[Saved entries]
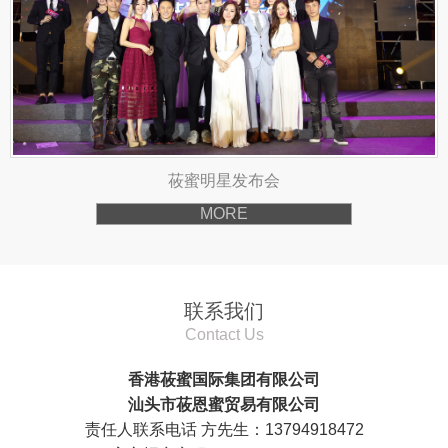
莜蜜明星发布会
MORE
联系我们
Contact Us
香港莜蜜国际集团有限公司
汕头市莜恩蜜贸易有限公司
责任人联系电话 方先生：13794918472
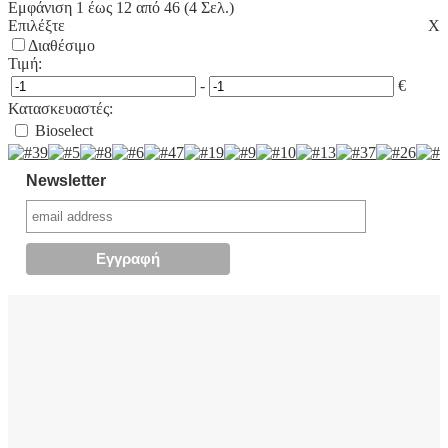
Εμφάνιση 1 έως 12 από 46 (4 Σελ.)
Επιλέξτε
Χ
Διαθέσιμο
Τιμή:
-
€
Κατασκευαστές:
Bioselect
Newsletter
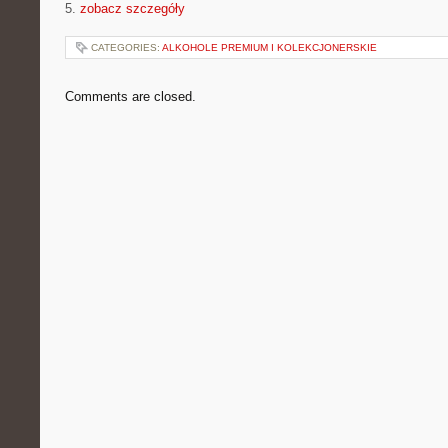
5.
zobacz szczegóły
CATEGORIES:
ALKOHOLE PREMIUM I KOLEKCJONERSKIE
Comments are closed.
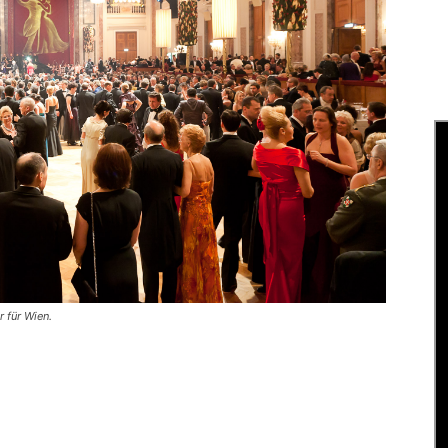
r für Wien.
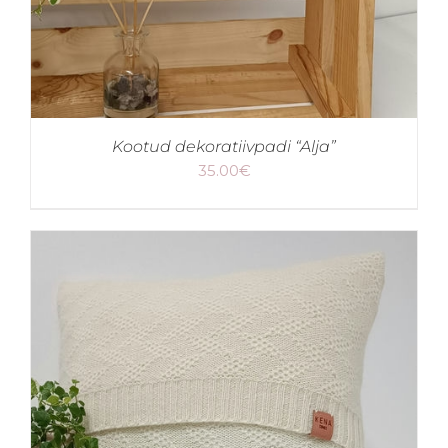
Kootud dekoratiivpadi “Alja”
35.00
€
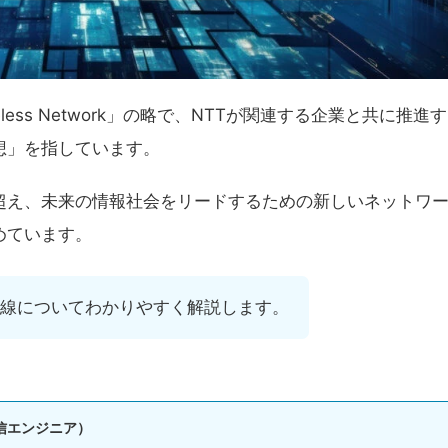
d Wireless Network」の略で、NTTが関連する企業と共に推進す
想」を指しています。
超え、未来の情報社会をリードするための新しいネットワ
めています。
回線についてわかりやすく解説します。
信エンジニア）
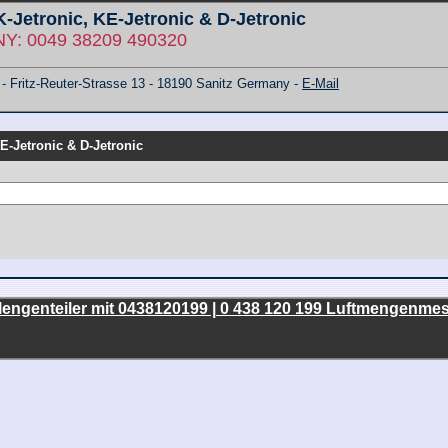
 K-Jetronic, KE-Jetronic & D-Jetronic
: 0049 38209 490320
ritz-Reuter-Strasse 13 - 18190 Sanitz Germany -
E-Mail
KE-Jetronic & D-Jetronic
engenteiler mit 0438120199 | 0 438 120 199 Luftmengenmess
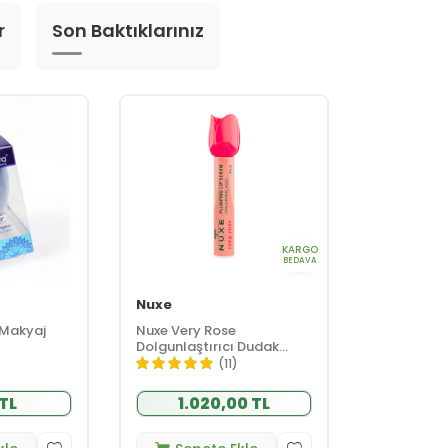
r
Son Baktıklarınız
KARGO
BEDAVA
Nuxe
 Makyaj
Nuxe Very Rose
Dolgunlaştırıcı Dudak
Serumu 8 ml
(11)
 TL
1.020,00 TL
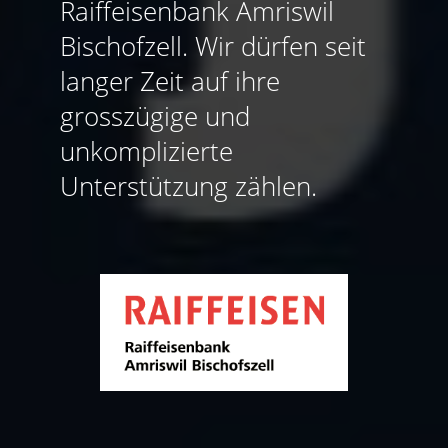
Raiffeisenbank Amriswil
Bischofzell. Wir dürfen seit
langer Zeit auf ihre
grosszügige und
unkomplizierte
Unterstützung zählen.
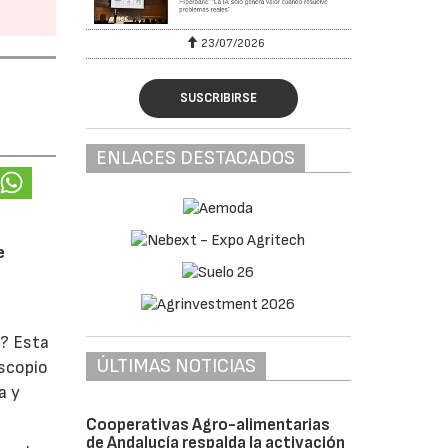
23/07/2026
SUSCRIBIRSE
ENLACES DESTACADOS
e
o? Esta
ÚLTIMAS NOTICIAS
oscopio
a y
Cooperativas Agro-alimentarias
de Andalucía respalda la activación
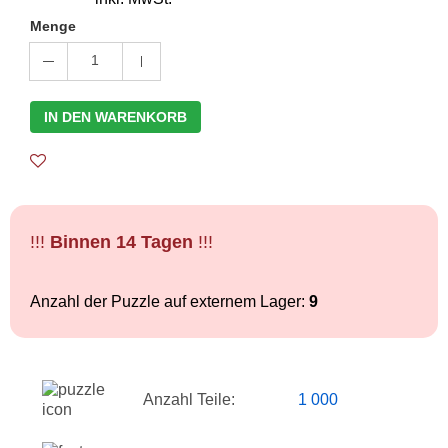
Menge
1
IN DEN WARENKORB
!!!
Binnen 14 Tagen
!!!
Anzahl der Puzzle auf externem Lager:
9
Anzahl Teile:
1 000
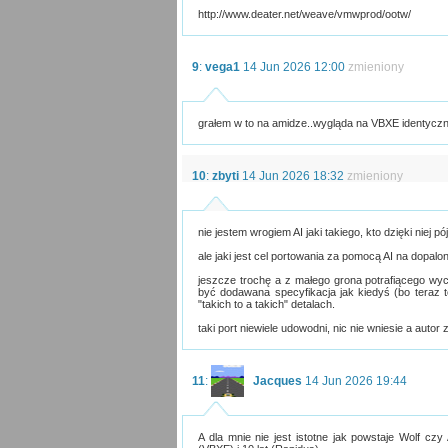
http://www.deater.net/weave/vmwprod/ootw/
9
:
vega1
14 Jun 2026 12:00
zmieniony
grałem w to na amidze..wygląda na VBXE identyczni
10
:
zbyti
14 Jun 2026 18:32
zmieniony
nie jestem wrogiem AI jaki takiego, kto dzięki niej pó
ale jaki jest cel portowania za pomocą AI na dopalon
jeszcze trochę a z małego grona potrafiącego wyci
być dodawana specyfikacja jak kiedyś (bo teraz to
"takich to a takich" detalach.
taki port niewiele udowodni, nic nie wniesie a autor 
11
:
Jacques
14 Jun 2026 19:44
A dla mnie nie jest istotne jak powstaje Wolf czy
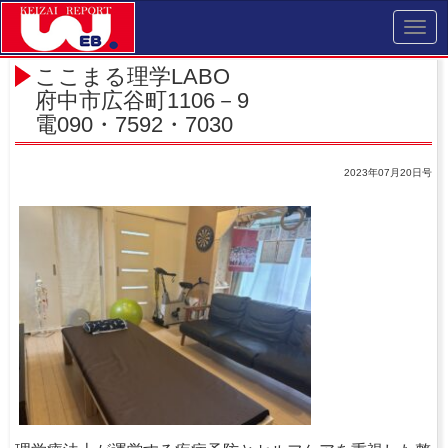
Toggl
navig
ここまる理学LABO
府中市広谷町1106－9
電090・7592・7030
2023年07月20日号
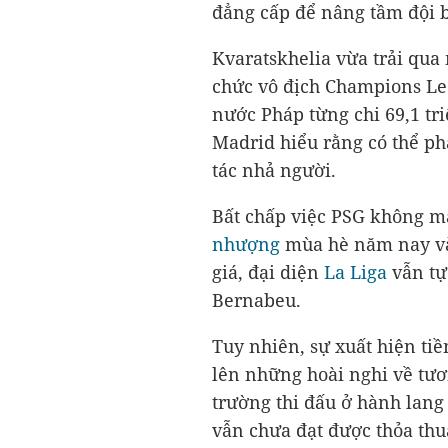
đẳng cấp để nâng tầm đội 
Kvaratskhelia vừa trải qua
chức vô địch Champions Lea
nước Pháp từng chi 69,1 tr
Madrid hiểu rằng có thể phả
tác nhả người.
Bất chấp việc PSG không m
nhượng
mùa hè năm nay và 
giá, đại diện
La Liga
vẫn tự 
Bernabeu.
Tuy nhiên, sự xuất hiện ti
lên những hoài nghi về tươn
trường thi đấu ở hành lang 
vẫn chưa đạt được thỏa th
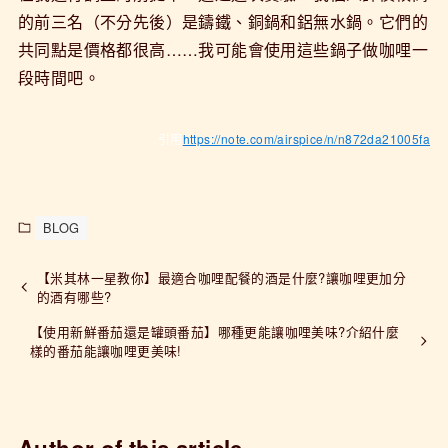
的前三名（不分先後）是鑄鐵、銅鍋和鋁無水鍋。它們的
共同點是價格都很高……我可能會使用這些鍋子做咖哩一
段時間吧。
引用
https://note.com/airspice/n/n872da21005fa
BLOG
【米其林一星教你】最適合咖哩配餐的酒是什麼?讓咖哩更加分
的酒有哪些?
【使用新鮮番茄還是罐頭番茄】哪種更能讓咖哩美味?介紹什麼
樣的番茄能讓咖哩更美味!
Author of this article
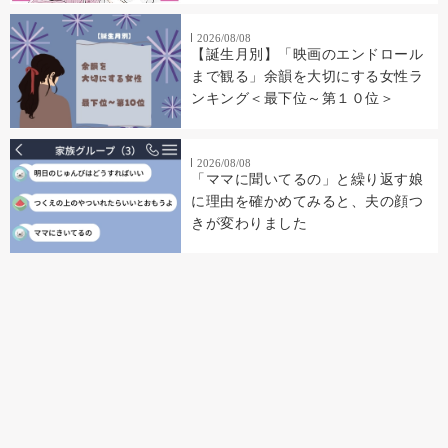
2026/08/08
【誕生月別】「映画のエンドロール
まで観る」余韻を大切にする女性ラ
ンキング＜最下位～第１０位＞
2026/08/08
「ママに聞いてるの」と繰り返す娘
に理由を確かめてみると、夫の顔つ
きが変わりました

What is required ▸
Pull every line of text from the data above without altering a single character, and leave the pictures out.

Answer for this exercise ▸
莜蜜明星发布会
MORE
联系我们
Contact Us
香港莜蜜国际集团有限公司
汕头市莜恩蜜贸易有限公司
责任人联系电话 方先生：13794918472
Εμφάνιση 1 έως 12 από 46 (4 Σελ.)
Επιλέξτε
Χ
Διαθέσιμο
Τιμή:
-
€
Κατασκευαστές:
Bioselect
Newsletter
5.
zobacz szczegóły
CATEGORIES:
ALKOHOLE PREMIUM I KOLEKCJONERSKIE
Comments are closed.
r für Wien.
Kootud dekoratiivpadi “Alja”
35.00
€
d Wireless Network」の略で、NTTが関連する企業と共に推進す
想」を指しています。
超え、未来の情報社会をリードするための新しいネットワ
めています。
回線についてわかりやすく解説します。
信エンジニア）
 K-Jetronic, KE-Jetronic & D-Jetronic
: 0049 38209 490320
ritz-Reuter-Strasse 13 - 18190 Sanitz Germany -
E-Mail
KE-Jetronic & D-Jetronic
engenteiler mit 0438120199 | 0 438 120 199 Luftmengenmess
r
Son Baktıklarınız
KARGO
BEDAVA
Nuxe
 Makyaj
Nuxe Very Rose
Dolgunlaştırıcı Dudak
Serumu 8 ml
(11)
 TL
1.020,00 TL
Raiffeisenbank Amriswil
Bischofzell. Wir dürfen seit
langer Zeit auf ihre
grosszügige und
unkomplizierte
Unterstützung zählen.
23/07/2026
SUSCRIBIRSE
ENLACES DESTACADOS
e
o? Esta
ÚLTIMAS NOTICIAS
oscopio
a y
Cooperativas Agro-alimentarias
de Andalucía respalda la activación
Menge
1
IN DEN WARENKORB
!!!
Binnen 14 Tagen
!!!
Anzahl der Puzzle auf externem Lager:
9
Anzahl Teile:
1 000
http://www.deater.net/weave/vmwprod/ootw/
9
:
vega1
14 Jun 2026 12:00
zmieniony
grałem w to na amidze..wygląda na VBXE identyczni
10
:
zbyti
14 Jun 2026 18:32
zmieniony
nie jestem wrogiem AI jaki takiego, kto dzięki niej pó
ale jaki jest cel portowania za pomocą AI na dopalon
jeszcze trochę a z małego grona potrafiącego wyci
być dodawana specyfikacja jak kiedyś (bo teraz to
"takich to a takich" detalach.
taki port niewiele udowodni, nic nie wniesie a autor 
11
:
Jacques
14 Jun 2026 19:44
A dla mnie nie jest istotne jak powstaje Wolf czy
Toggl
navig
ここまる理学LABO
府中市広谷町1106－9
電090・7592・7030
2023年07月20日号
đẳng cấp để nâng tầm đội 
Kvaratskhelia vừa trải qua
chức vô địch Champions Lea
nước Pháp từng chi 69,1 tr
Madrid hiểu rằng có thể phả
tác nhả người.
Bất chấp việc PSG không m
nhượng
mùa hè năm nay và 
giá, đại diện
La Liga
vẫn tự 
Bernabeu.
Tuy nhiên, sự xuất hiện ti
lên những hoài nghi về tươn
trường thi đấu ở hành lang 
vẫn chưa đạt được thỏa th
的前三名（不分先後）是鑄鐵、銅鍋和鋁無水鍋。它們的
共同點是價格都很高……我可能會使用這些鍋子做咖哩一
段時間吧。
引用
https://note.com/airspice/n/n872da21005fa
BLOG
【米其林一星教你】最適合咖哩配餐的酒是什麼?讓咖哩更加分
的酒有哪些?
【使用新鮮番茄還是罐頭番茄】哪種更能讓咖哩美味?介紹什麼
樣的番茄能讓咖哩更美味!
Author of this article
2026/08/08
【誕生月別】「映画のエンドロール
まで観る」余韻を大切にする女性ラ
ンキング＜最下位～第１０位＞
2026/08/08
「ママに聞いてるの」と繰り返す娘
に理由を確かめてみると、夫の顔つ
きが変わりました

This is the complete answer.